Chá de Melissa

Chá de Melissa


Melissa Rackler Oliveira organizou seus papéis novamente, mudando a ordem de algumas folhas, tentando imaginar como seria apresentar mais uma vez a sua ideia e receber um não.

Não! Desta vez não receberia um não, pois estava pronta e qualquer pessoa que pensasse diferente, então essa pessoa não servia para ser sua sócia.

— Quer beber alguma coisa? — a garçonete perguntou mais uma vez, ainda com o sorriso animado no rosto, mesmo que Mel já estivesse reservando aquela mesa por mais de vinte minutos e não tivesse pedido nada mais do que água da casa.

A verdade era que ela estava nervosa. E muito. Contudo talvez aquela fosse a primeira vez que ela estivesse com bons pressentimentos sobre sua vida em meses. Ou pelo menos era isso o que Gabriella estava lhe prometendo desde que Caio teve a brilhante ideia de marcar aquele encontro. Encontro de negócios.
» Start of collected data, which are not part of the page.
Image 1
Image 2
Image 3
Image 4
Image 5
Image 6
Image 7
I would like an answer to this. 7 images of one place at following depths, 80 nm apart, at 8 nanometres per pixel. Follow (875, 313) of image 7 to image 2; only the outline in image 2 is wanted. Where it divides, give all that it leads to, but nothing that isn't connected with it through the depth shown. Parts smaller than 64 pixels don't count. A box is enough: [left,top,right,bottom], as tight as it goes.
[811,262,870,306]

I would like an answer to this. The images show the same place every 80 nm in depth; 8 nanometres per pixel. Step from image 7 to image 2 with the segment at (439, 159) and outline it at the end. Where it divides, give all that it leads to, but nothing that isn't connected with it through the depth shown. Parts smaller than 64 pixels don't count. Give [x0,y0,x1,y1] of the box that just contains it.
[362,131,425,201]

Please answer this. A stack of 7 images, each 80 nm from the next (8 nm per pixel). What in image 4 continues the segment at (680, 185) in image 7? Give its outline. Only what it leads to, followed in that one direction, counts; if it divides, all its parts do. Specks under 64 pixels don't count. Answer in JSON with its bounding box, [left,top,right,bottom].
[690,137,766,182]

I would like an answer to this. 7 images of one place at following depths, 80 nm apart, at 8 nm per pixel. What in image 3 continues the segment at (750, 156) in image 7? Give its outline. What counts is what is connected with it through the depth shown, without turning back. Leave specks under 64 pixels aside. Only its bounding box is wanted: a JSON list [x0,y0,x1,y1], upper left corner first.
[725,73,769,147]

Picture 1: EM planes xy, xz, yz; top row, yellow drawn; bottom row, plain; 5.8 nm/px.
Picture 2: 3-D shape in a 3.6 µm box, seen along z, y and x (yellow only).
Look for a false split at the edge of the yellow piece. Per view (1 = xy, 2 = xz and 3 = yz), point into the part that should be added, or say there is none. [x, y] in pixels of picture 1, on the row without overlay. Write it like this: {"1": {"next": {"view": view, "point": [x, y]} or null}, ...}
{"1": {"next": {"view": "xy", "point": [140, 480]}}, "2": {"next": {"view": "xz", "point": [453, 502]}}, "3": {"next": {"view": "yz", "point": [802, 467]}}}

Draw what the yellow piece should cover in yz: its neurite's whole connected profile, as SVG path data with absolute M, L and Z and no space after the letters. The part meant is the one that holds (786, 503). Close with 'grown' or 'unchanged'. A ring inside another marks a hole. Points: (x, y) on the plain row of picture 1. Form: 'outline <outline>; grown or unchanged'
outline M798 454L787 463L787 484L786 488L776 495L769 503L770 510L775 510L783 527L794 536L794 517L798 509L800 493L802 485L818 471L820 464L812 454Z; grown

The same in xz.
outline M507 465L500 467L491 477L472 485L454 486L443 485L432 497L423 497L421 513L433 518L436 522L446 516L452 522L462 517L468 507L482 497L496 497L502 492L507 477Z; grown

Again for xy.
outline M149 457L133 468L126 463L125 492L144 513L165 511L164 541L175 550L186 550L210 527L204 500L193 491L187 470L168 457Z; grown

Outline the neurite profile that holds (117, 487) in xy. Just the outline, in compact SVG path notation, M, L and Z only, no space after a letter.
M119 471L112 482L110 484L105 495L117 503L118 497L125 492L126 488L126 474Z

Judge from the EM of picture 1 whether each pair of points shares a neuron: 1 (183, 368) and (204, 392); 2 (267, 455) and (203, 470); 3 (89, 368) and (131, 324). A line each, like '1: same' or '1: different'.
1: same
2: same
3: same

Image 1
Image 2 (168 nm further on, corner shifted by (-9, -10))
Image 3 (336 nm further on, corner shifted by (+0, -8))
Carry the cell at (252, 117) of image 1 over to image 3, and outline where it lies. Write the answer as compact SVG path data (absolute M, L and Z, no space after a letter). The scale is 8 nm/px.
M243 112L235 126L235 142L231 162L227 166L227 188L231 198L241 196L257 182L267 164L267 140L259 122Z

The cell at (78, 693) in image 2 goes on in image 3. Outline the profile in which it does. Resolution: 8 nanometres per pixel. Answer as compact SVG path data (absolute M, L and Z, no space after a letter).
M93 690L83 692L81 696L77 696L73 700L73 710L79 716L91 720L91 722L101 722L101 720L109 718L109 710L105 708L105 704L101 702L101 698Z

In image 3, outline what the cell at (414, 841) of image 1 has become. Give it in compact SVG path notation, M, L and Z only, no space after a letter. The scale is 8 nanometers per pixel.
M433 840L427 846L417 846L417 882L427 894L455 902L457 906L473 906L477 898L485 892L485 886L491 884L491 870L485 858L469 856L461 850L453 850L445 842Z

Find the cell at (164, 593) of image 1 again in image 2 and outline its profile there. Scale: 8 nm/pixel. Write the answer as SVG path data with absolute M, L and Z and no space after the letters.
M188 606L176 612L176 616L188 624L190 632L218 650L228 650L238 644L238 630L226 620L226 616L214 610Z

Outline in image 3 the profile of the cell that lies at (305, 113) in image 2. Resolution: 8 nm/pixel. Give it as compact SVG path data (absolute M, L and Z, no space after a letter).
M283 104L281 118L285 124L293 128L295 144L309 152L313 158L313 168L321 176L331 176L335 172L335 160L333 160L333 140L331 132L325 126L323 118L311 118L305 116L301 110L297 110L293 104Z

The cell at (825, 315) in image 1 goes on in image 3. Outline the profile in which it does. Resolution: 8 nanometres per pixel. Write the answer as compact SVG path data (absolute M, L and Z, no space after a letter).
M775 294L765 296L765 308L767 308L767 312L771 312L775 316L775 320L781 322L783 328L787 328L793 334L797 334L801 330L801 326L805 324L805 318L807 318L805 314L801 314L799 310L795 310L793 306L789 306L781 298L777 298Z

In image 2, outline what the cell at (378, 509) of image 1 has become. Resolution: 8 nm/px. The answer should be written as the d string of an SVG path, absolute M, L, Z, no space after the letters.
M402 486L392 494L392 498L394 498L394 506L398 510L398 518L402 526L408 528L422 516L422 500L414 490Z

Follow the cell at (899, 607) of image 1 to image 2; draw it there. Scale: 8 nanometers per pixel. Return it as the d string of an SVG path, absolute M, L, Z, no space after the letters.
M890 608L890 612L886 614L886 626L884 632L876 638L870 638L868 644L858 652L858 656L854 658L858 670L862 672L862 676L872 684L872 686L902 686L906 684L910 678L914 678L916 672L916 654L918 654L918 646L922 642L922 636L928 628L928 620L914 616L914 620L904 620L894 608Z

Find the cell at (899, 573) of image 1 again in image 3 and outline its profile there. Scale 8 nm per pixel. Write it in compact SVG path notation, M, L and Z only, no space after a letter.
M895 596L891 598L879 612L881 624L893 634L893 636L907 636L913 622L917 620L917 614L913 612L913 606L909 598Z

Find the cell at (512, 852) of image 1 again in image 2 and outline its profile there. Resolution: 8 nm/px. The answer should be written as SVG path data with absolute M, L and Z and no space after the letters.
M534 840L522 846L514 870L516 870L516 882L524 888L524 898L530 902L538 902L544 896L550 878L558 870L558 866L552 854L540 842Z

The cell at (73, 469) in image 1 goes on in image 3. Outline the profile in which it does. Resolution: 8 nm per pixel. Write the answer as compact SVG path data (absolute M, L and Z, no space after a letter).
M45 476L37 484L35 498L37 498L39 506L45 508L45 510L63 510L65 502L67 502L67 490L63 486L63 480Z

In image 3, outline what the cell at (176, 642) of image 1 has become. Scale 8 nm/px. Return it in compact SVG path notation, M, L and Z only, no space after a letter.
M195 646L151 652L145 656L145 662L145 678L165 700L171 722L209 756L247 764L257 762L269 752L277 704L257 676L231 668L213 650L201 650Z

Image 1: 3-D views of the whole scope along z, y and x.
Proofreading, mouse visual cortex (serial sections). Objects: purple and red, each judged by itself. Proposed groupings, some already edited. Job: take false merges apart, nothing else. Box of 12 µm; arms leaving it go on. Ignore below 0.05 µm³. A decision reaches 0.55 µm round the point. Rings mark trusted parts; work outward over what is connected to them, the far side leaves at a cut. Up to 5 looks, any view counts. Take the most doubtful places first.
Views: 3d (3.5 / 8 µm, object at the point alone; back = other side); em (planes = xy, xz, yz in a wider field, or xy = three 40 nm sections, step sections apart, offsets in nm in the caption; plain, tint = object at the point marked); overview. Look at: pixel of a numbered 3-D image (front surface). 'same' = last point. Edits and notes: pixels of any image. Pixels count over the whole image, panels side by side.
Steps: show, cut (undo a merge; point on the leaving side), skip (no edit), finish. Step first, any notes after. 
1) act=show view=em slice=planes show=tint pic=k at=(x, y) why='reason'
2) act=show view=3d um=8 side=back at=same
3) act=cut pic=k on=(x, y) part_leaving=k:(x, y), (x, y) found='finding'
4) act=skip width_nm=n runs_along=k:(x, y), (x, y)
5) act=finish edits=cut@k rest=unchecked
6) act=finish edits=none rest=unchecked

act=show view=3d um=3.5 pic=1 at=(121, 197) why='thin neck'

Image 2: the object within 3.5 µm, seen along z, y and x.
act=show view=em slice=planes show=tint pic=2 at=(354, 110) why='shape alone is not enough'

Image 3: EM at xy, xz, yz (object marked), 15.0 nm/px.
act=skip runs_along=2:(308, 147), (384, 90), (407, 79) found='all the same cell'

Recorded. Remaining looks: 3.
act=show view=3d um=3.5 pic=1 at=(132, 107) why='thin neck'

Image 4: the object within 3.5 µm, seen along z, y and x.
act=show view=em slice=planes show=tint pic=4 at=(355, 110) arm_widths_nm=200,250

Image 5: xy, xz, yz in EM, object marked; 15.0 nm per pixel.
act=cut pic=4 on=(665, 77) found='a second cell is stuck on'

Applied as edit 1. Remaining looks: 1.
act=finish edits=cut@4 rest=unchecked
— Eu estou esperando uma pessoa — Mel respondeu com um grande sorriso, vendo a garçonete concordar e sair.

Provavelmente pensava que ela era apenas mais uma garota que havia levado um bolo do encontro. E se aquele fosse o caso, seria triste, mas não era um encontro romântico, apenas um encontro de negócios. Será que isso tornava o bolo menos triste?

Ela olhou ao seu redor, imaginando que tipo de pessoa marcava para encontrar um possível parceiro de negócios em um bar no Potato Valley, mais conhecido como Largo da Batata, e como essa pessoa poderia ser remotamente confiável. Tinha que ser o melhor amigo de Caio, aparentemente.

Haviam se passado mais dez minutos e ainda nada do amigo misterioso que havia acabado de se aposentar e estava procurando algo para ocupar sua mente depois de um ano sabático viajando pela Ásia — Mel também queria um ano sabático viajando, porém suas contas não se pagariam sozinha e ela não queria ter que trabalhar mais um mês como assistente de marketing.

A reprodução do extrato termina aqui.